The Madness of State Patty’s Day

State College police handled roughly 365 calls related to State Patty’s Day. University Police dealt with another 55 calls. This wasn’t your average Saturday.

Penn Live reports that the arrest count doubled from last year, jumping from 80 to 160 arrests. Between 6 pm Friday and 6 pm Sunday, Centre LifeLink EMS responded to 58 calls.

The “End the State Patty’s Day Tradition” Facebook group tried to avoid the madness. Dean Brady and Dean Wormley warned against the irresponsible behavior. Dr. Dennis Shea (GTWMA) protested adamantly, but State Patty’s still happened. And, indeed, it was hardly just Penn State students– friends visiting students and townies came in from all over, some going as far as to rent hotel rooms for the weekend, just to see and participate in the State Patty’s spectacle.

Friends of mine described the downtown scene as “disgusting,” “terrible,” and “just sad.” I saw shamrock-emblazoned drunkards lumbering through my building at noon. I heard stories of vomiting by 3 pm. And I’m sure there are innumerable photo albums on Facebook to document the day’s proceedings.

The Bureau of Liquor Control Enforcement issued six citations to bars for selling alcohol to intoxicated customers and another three citations for selling to minors. The owner of the Lion’s Den speculated to the Collegian that we will see a number of temporary shut-downs over the coming weeks as companies get held to these infractions.

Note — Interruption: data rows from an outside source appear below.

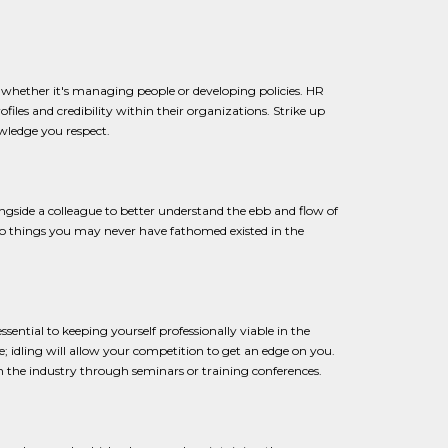
t, whether it's managing people or developing policies. HR
rofiles and credibility within their organizations. Strike up
owledge you respect.
gside a colleague to better understand the ebb and flow of
n to things you may never have fathomed existed in the
 essential to keeping yourself professionally viable in the
re; idling will allow your competition to get an edge on you.
n the industry through seminars or training conferences.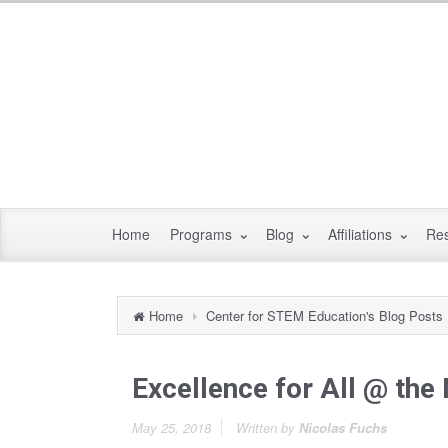
Home
Programs
Blog
Affiliations
Re
Home
Center for STEM Education's Blog Posts
Excellence for All @ the
May 25, 2018
Written by
Nicolas Fuchs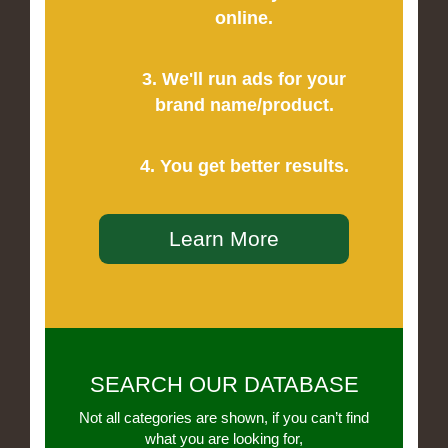
online.
3. We'll run ads for your
brand name/product.
4. You get better results.
Learn More
SEARCH OUR DATABASE
Not all categories are shown, if you can’t find
what you are looking for,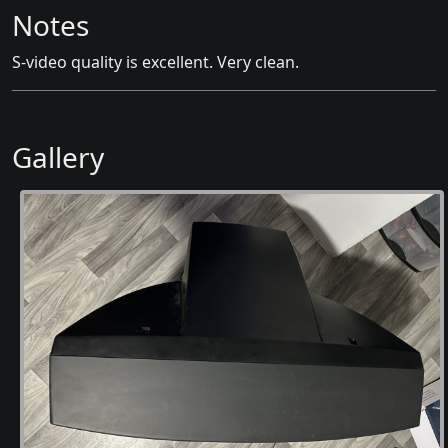
Notes
S-video quality is excellent. Very clean.
Gallery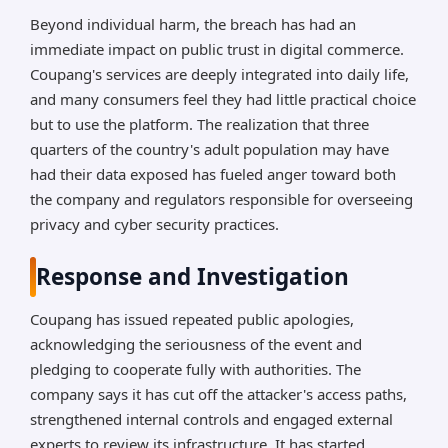
Beyond individual harm, the breach has had an
immediate impact on public trust in digital commerce.
Coupang's services are deeply integrated into daily life,
and many consumers feel they had little practical choice
but to use the platform. The realization that three
quarters of the country's adult population may have
had their data exposed has fueled anger toward both
the company and regulators responsible for overseeing
privacy and cyber security practices.
Response and Investigation
Coupang has issued repeated public apologies,
acknowledging the seriousness of the event and
pledging to cooperate fully with authorities. The
company says it has cut off the attacker's access paths,
strengthened internal controls and engaged external
experts to review its infrastructure. It has started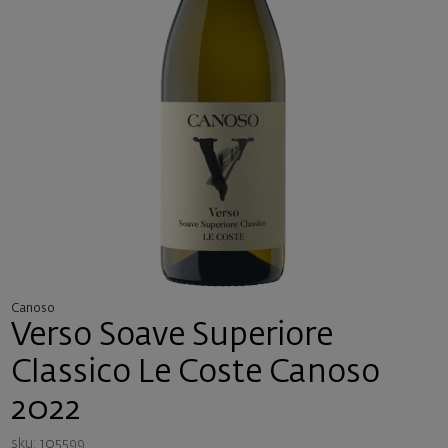
Canoso
Verso Soave Superiore
Classico Le Coste Canoso
2022
sku: 105599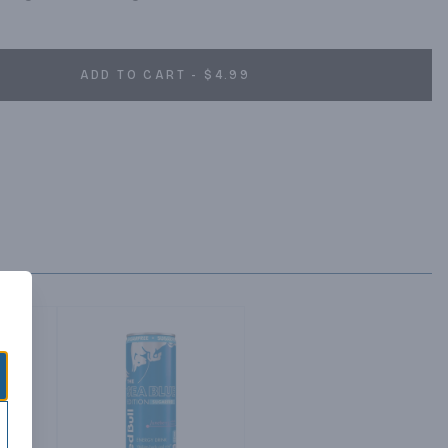
ADD TO CART - $4.99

Twenty-one people received public drunkenness charges. Police issued 42 citations for disorderly conduct and other 42 citations for underage drinking. Considering the magnitude of the “celebration,” I postulate that police went easy on the students.

State Patty’s Day celebrates excess: excessive alcohol, an excessive timespan in which to drink, excessive amounts of tacky merchandise, and excessive energy due to a lack of football games or similar distractions.

Alongside excess, State Patty’s Day celebrates irresponsibility. However, I sincerely hope that, in the future, students can responsibly celebrate their irresponsibility.